Como se fosse um presente, uma ofensa não aceita permanece com quem a oferece.
Talvez com essa filosofia, um ou outro blog conhecido por polemizar por esporte tenha sugerido a adoção de uma posição mais passiva – e mais a seu gosto – diante da campanha do Estadão.
- Leia a entrevista com o diretor de criação da campanha do Estadão, João Livi, publicitário da Talent.
De fato, não acho que tenha sido a intenção da empresa jornalística ou do publicitário responsável pela criação do material desvalorizar os blogs como um todo. Mas apenas blogs ruins e outros tipos de sites ruins.
O plano, suponho, era posicionar o Estadão como fonte de confiança numa internet em que predominam as informações sem credibilidade e a enganação, ambiente em que é dada ao leitor toda a responsabilidade de filtrar tudo aquilo que lê.
Realmente, o leitor é responsável por isso.
Eu, quando leio, sou.
Mas um editor que faz um blog de qualidade cuida para que seu público tenha o mínimo de ocupação com essa tarefa.
Eu, quando escrevo, cuido.
Disso, creio, deriva a credibilidade, a qualidade e a reputação de qualquer veículo de comunicação. Seja o New York Times, seja o Blog do Zé das Couves.
Porque o editor também assume sua responsabilidade como blogueiro. Eu, como outros mais sensatos, defendo a responsabilidade também de quem escreve.
Note que os mesmos blogs – ou o mesmo blog – com tendência a ignorar a questão são os mesmos – ou o mesmo – que costumam jogar toda a responsabilidade, ou boa parte dela, sobre a recepção.

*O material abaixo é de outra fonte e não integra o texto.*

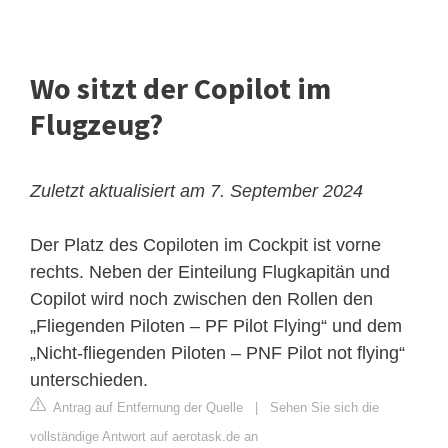
Wo sitzt der Copilot im
Flugzeug?
Zuletzt aktualisiert am 7. September 2024
Der Platz des Copiloten im Cockpit ist vorne
rechts. Neben der Einteilung Flugkapitän und
Copilot wird noch zwischen den Rollen den
„Fliegenden Piloten – PF Pilot Flying“ und dem
„Nicht-fliegenden Piloten – PNF Pilot not flying“
unterschieden.
Antrag auf Entfernung der Quelle
|
Sehen Sie sich die
vollständige Antwort auf aerotask.de an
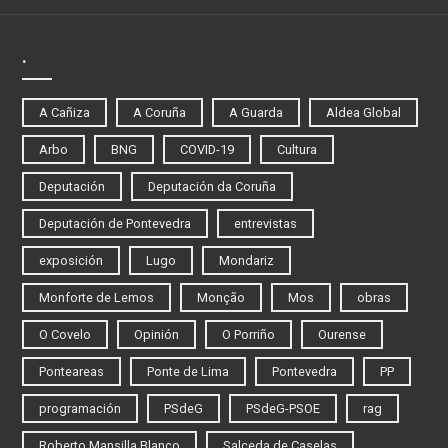
.
A Cañiza
A Coruña
A Guarda
Aldea Global
Arbo
BNG
COVID-19
Cultura
Deputación
Deputación da Coruña
Deputación de Pontevedra
entrevistas
exposición
Lugo
Mondariz
Monforte de Lemos
Monção
Mos
obras
O Covelo
Opinión
O Porriño
Ourense
Ponteareas
Ponte de Lima
Pontevedra
PP
programación
PSdeG
PSdeG-PSOE
rag
Roberto Mansilla Blanco
Salceda de Caselas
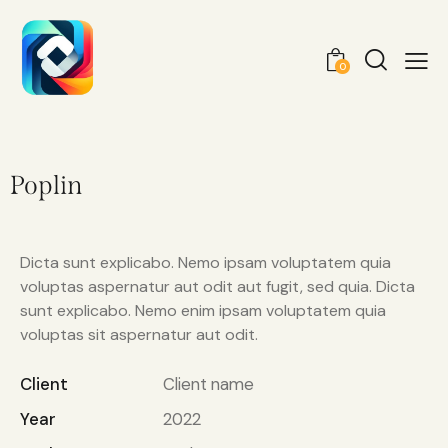
0
Poplin
Dicta sunt explicabo. Nemo ipsam voluptatem quia
voluptas aspernatur aut odit aut fugit, sed quia. Dicta
sunt explicabo. Nemo enim ipsam voluptatem quia
voluptas sit aspernatur aut odit.
Client
Client name
Year
2022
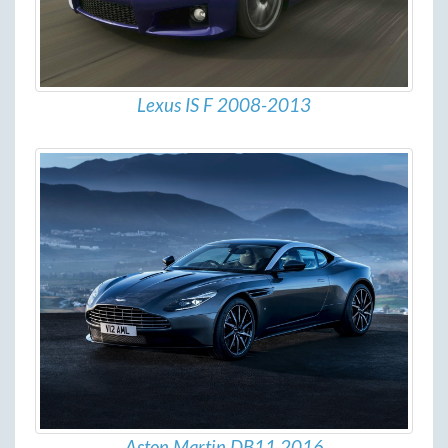
Lexus IS F 2008-2013
Aston Martin DB11 2016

E não sobre a emissão da informação.
Ao mesmo tempo em que são blogs – ou blog – que já têm uma boa audiência. Supostamente bons e de confiança. Portanto, imagino que para esses – ou esse – a posição passiva, nesse caso, seja a mais confortável.
A campanha visava apenas os blogs ruins. Mas todos os blogs foram atingidos.

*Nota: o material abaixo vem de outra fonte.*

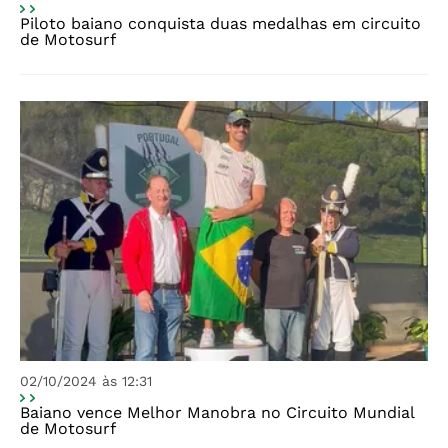
Piloto baiano conquista duas medalhas em circuito
de Motosurf
02/10/2024 às 12:31
Baiano vence Melhor Manobra no Circuito Mundial
de Motosurf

Para boa parte do público, blogs são blogs. Uma grande massa de diários online sem relevância informativa e nada mais que isso.
O problema da nova campanha do Estadão é que ela surgiu num momento em que uma parcela de editores de blogs vêm começando a querer mudar o cenário. Foi, em conseqüência, um erro de momento. Não foi uma boa hora para veiculá-la.
Não uma maldade ou uma defesa contra a blogosfera, bolha assassina de grandes portais: hoje ela ainda é insignificante no Brasil e no mundo – basta ver como se posicionam os 100 primeiros blogs brasileiros no Tehcnorati em relação ao resto do globo. Somos apenas uma quermesse.
Foi apenas um erro publicitário.
Porém, embora só os editores de blogs de baixa qualidade devessem se sentir atingidos por esse equívoco, não creio que estes venham a se manifestar. Pelo menos não com contundência.
Resta aos blogs de qualidade, aos que assumem a sua qualidade, esse papel.
Fico pensando o que um psicólogo que mantenha um blog a sério tenha imaginado ao ver isso.
Ou o que achou um professor universitário que usa os blogs como material de apoio.
A passividade é calar. Logo, concordar com a campanha
A campanha visava apenas os blogs ruins. Mas todos foram atingidos.
É um dos casos em que ficar quieto implica ter vestido a carapuça. Há que se vesti-la, mas do avesso.
A passividade, sugerida por um ou outro blog conhecido por ser polêmico por esporte, é calar. Logo, consentir.
Recomendo que se aceite a ofensa. Para atirá-la de volta imediatamente. Com classe e efeito. No ângulo.